Hope, to me, is not a wish or a prayer. It’s hearing other people’s experience.

How do people find strength in their journey to sobriety? This conversation between emergency physician–turned–addiction specialist Dr Casey Grover and certified peer recovery specialist Mark Ehrenkranz gives a grounded, boots-on-the-ward answer. Aimed at clinicians and anyone curious about practical addiction care, the episode breaks down what peer support really looks like in a thousand-bed hospital.

Mark brings more than 40 years of recovery experience, plenty of relapse honesty, and a sense of humour about his own story, from “Belushi weekends” in Hollywood to landing in the very behavioural health unit where he now works. As he puts it, “My brain was hijacked. I lied. I manipulated. I conned.

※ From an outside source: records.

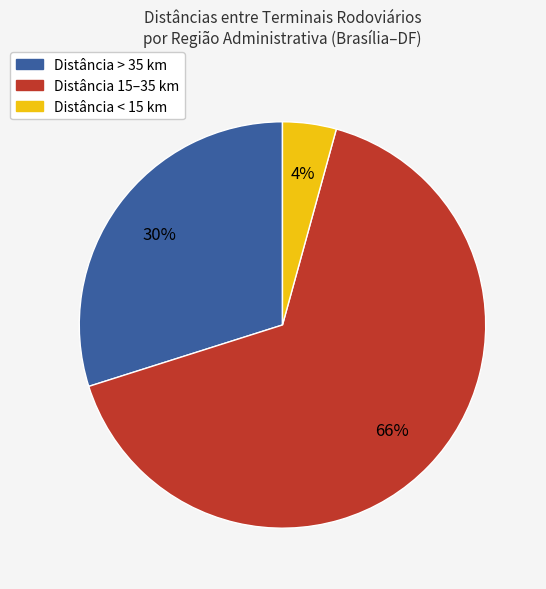

To the nearest percent, what is the average slice percentage?

33%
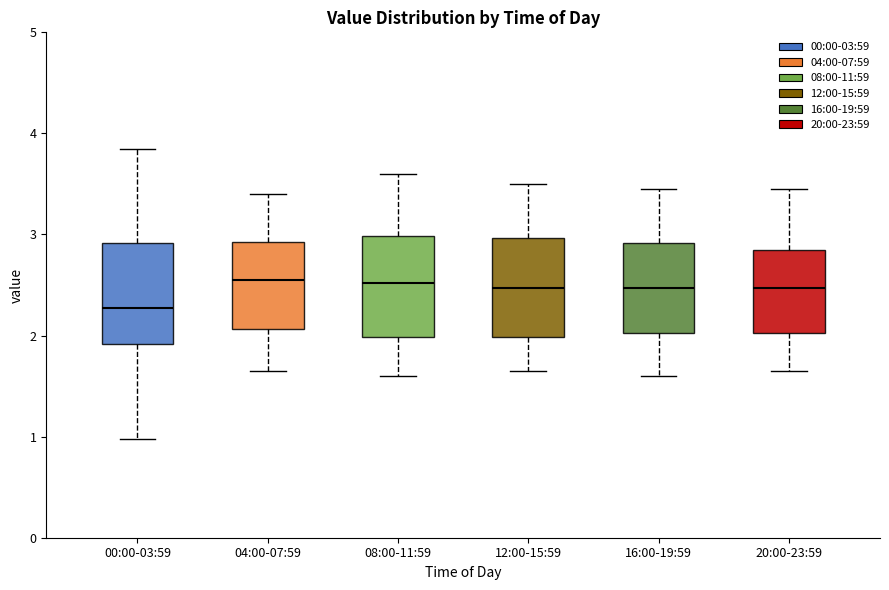

Reading left to right, transcribe this box plot: for each box, give where its median line is, the range the box spans, and where its two whiskers end, as read against the y-axis. The values are not printed on the chart, so give them approximately, as read against the axis.

00:00-03:59: median 2.3, box 1.9 to 2.9, whiskers 1.0 to 3.9
04:00-07:59: median 2.6, box 2.1 to 2.9, whiskers 1.7 to 3.4
08:00-11:59: median 2.5, box 2.0 to 3.0, whiskers 1.6 to 3.6
12:00-15:59: median 2.5, box 2.0 to 3.0, whiskers 1.7 to 3.5
16:00-19:59: median 2.5, box 2.0 to 2.9, whiskers 1.6 to 3.5
20:00-23:59: median 2.5, box 2.0 to 2.9, whiskers 1.7 to 3.5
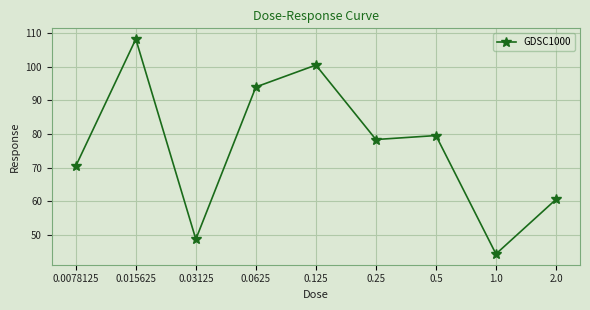

Approximately how many times larger is the value at 0.015625 compared to 0.0078125?

1.5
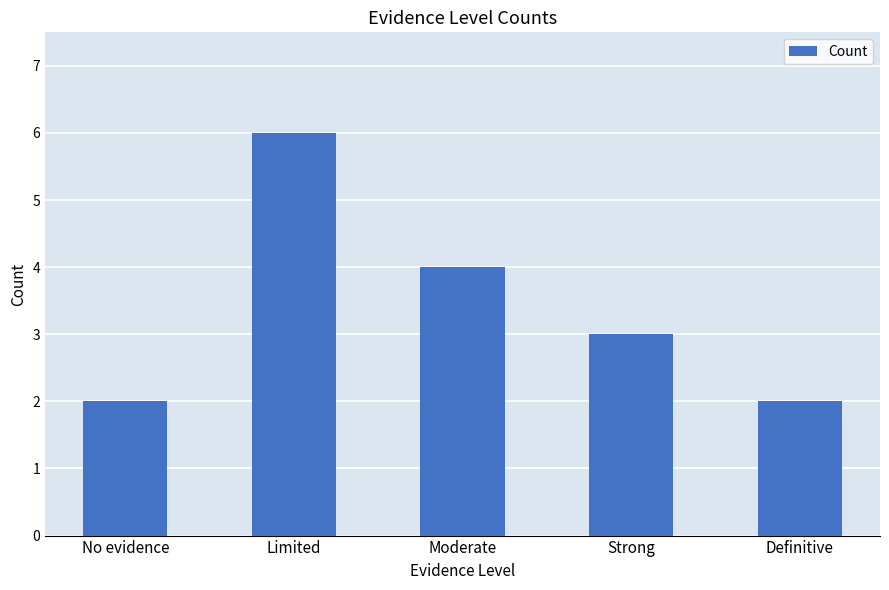

What is the sum of the values at No evidence and Definitive?

4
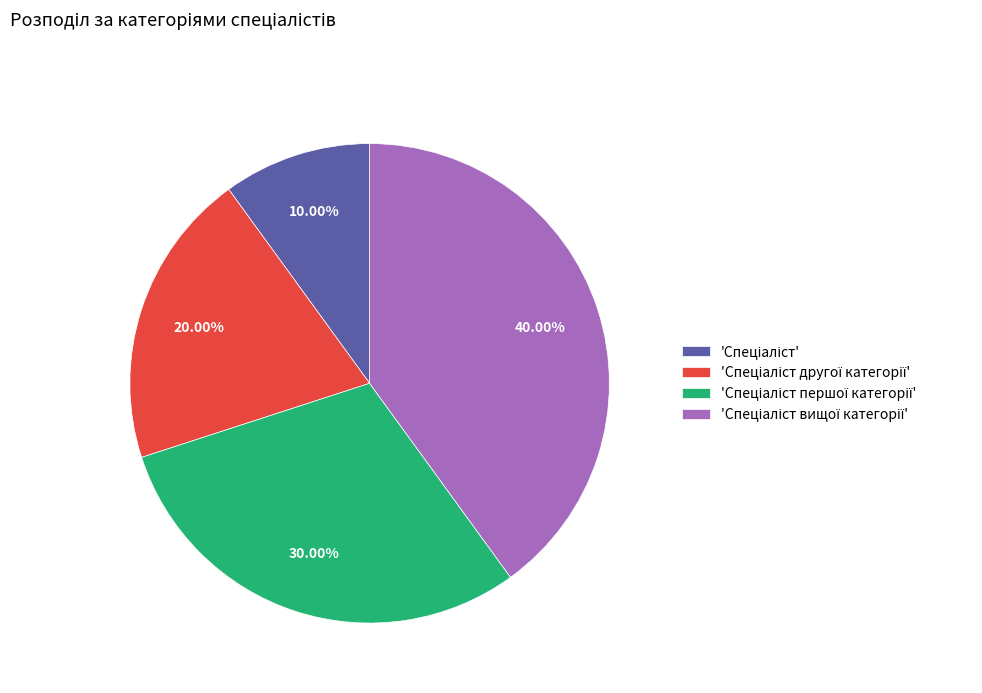

Does any single category account for the majority?

No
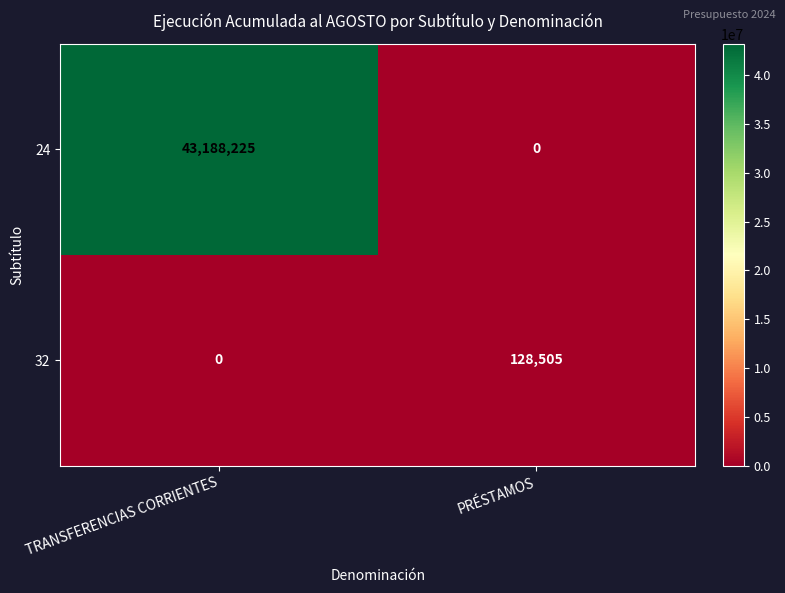

Reading right to left, transcribe all the data shown in this chart.

24: 0	43188225
32: 128505	0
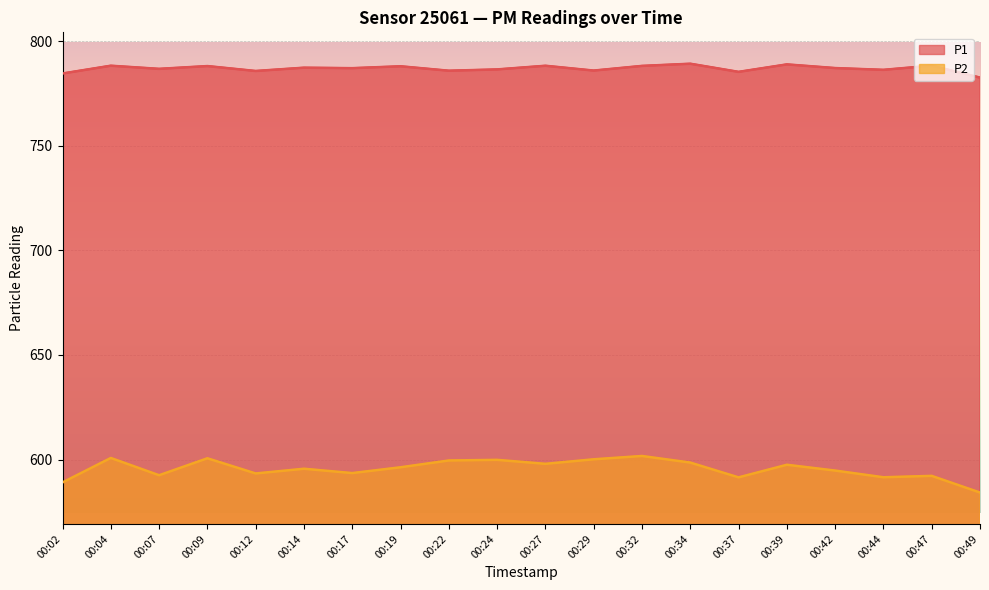

What is the sum of the P1 values at 00:12 and 00:04?

1573.9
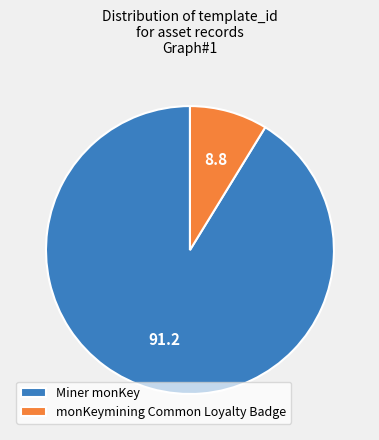

Do Miner monKey and monKeymining Common Loyalty Badge together represent more than half of the pie?

Yes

That was part of the malady.” You’ll hear how Mark spends his days going bedside from the ED to the ICU, opening the blinds, sharing his own history, and helping patients become “radically honest”. He explains how peer workers bridge stigma, translate medical concepts like MAT into plain language, and give people hope by simply saying, “I know how you feel.

I remember when I was going through that.” For professionals thinking about hiring peers – or people in recovery wondering if this work is for them – the chat digs into training, pay, and why an 80‑hour course is only one small part of being ready.

Dr Grover and Mark stress that lived experience is powerful, but it must sit alongside humility, ongoing learning, and a willingness to see many pathways, from AA to SMART Recovery to Buddhist and secular options. Mark also shares his “Navy Seal recovery” approach: simple, repeatable practices like diaphragmatic breathing, vagus nerve toning, and cold showers to become “more comfortable with discomfort” instead of reaching for a drink.

If you’ve ever wondered how peer support can make recovery feel possible in a hospital bed, this is a good place to start asking new questions about your own practice or your own sobriety. Could a peer with lived experience be the missing link in your approach to recovery care?